● **Estratto del documento**
- - - - -

La Regione Umbria attraverso iniziative di legge e atti di pianificazione sta lavorando per contrastare i cambiamenti climatici. L’Umbria nel 2023 è stata la prima regione in Europa ad aver inserito nel proprio Statuto un articolo dedicato, alla crisi climatica. Il dato: Terni è penultima in Italia per il clima
La Regione Umbria sta lavorando attraverso iniziative di legge e atti di pianificazione che possano disegnare concretamente la capacità di mitigazione dei cambiamenti climatici, perché Il contrasto e l’adattamento a questo fenomeno non si fa con singole iniziative ma cambiando strutturalmente la pianificazione strategica a 360 gradi.
“In questa direzione – leggiamo in una nota dell’ente – la Regione Umbria ha avviato, in pochi mesi, un cambiamento radicale di prospettiva”.

- - - - -

● **Esplora il materiale**
**a)** Secondo il testo sul clima in Umbria, in quale anno l'Umbria è diventata la prima regione in Europa a inserire nel proprio Statuto un articolo dedicato alla crisi climatica?
**b)** Traduci in inglese questa frase del testo sul clima in Umbria: "L’Umbria nel 2023 è stata la prima regione in Europa ad aver inserito nel proprio Statuto un articolo dedicato, alla crisi climatica."
**c)** Riporta senza modifiche il passo del testo sul clima in Umbria che comincia con "La Regione Umbria attraverso" e termina con "a 360 gradi.".

- - - - -

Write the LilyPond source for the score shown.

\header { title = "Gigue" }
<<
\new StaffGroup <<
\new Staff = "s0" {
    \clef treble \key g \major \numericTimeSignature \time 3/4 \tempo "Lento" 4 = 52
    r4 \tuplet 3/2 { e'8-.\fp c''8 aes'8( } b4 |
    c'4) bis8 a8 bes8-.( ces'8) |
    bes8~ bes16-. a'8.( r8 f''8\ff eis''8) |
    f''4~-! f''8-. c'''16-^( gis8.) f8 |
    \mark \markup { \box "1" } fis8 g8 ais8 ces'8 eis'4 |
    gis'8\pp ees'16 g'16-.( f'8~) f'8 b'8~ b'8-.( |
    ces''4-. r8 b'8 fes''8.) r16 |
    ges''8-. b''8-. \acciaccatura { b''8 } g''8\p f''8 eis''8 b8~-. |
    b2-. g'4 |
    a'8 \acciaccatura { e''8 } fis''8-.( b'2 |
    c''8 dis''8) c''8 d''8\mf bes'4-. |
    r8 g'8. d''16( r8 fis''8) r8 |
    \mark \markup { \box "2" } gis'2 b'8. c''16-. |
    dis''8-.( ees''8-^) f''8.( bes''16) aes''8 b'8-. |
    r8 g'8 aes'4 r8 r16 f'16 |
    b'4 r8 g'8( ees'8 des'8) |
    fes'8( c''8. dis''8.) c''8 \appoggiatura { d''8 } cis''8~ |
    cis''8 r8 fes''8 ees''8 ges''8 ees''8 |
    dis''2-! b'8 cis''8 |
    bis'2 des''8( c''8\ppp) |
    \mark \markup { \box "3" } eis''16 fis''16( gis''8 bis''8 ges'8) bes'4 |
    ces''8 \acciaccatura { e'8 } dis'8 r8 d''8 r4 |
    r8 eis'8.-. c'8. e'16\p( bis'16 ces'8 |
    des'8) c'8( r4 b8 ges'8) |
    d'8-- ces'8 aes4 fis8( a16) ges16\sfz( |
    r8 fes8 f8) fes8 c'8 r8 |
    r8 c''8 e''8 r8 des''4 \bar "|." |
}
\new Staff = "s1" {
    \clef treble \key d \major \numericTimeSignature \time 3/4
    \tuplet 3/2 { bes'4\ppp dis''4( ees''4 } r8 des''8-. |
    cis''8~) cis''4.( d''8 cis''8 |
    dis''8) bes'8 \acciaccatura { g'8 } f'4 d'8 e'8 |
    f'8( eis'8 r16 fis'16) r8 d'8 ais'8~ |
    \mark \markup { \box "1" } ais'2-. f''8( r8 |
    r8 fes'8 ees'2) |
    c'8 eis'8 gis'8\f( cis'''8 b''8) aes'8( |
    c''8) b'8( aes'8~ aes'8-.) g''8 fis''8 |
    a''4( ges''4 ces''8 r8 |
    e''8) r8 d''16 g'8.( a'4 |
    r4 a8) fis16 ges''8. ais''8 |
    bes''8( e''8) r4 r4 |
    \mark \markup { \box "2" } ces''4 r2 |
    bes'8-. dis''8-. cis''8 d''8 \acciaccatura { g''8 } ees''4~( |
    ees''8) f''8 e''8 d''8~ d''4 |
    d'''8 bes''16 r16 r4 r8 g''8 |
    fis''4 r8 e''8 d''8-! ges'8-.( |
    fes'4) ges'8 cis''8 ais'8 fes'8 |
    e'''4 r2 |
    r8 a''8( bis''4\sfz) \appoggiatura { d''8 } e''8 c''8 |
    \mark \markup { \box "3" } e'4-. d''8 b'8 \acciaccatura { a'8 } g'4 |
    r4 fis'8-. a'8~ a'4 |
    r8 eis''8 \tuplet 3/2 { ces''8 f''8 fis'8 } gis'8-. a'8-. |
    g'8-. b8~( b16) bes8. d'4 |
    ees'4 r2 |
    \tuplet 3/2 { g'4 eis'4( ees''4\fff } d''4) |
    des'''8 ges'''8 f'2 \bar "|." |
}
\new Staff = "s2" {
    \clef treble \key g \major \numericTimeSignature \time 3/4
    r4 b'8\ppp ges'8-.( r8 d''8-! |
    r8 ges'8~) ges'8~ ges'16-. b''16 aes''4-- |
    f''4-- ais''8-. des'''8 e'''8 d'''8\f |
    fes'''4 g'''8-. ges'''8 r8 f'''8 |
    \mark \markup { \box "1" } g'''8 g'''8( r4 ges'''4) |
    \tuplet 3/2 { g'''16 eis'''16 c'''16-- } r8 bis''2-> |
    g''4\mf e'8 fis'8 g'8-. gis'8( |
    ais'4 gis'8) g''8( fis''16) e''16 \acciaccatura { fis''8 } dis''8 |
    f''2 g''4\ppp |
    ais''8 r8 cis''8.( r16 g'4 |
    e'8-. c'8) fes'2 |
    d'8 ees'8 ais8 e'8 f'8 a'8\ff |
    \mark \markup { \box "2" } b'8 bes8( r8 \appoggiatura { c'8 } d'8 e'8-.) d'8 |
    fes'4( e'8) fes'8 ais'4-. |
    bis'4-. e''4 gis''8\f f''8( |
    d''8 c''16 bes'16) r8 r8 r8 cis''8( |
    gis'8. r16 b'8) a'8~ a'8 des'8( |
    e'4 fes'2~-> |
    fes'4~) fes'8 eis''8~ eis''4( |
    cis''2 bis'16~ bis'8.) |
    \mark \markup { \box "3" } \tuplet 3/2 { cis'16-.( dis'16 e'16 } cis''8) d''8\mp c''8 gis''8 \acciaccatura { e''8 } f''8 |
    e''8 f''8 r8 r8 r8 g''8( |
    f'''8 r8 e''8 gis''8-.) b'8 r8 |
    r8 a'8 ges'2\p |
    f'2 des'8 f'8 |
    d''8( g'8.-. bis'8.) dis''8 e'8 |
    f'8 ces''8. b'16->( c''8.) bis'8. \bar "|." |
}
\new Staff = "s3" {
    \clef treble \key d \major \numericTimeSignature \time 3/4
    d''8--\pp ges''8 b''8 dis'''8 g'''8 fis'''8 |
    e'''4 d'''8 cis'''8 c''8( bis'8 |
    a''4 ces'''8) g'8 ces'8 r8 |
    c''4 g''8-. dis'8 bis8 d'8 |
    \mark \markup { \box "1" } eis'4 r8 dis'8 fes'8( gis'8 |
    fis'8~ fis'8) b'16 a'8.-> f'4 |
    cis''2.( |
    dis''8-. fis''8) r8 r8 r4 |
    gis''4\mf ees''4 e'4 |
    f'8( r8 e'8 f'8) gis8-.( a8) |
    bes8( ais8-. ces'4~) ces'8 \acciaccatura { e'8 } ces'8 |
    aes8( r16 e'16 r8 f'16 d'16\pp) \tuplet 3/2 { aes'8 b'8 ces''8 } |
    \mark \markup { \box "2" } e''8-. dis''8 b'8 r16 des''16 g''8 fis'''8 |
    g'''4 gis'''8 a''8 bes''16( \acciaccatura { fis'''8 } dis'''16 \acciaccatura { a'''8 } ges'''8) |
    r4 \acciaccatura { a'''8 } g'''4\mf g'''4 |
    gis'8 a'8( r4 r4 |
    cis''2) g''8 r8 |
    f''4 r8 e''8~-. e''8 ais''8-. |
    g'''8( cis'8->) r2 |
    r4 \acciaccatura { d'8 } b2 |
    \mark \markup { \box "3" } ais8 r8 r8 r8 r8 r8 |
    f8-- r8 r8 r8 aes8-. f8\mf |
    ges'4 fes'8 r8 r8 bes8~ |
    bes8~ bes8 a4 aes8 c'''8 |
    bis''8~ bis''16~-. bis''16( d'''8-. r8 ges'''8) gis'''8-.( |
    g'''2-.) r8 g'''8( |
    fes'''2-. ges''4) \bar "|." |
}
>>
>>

- - - - -

● **Risposte alle attività**
**a)** Nel 2023.

**b)** In 2023, Umbria was the first region in Europe to include in its Statute an article dedicated to the climate crisis.

**c)**
La Regione Umbria attraverso iniziative di legge e atti di pianificazione sta lavorando per contrastare i cambiamenti climatici. L’Umbria nel 2023 è stata la prima regione in Europa ad aver inserito nel proprio Statuto un articolo dedicato, alla crisi climatica. Il dato: Terni è penultima in Italia per il clima
La Regione Umbria sta lavorando attraverso iniziative di legge e atti di pianificazione che possano disegnare concretamente la capacità di mitigazione dei cambiamenti climatici, perché Il contrasto e l’adattamento a questo fenomeno non si fa con singole iniziative ma cambiando strutturalmente la pianificazione strategica a 360 gradi.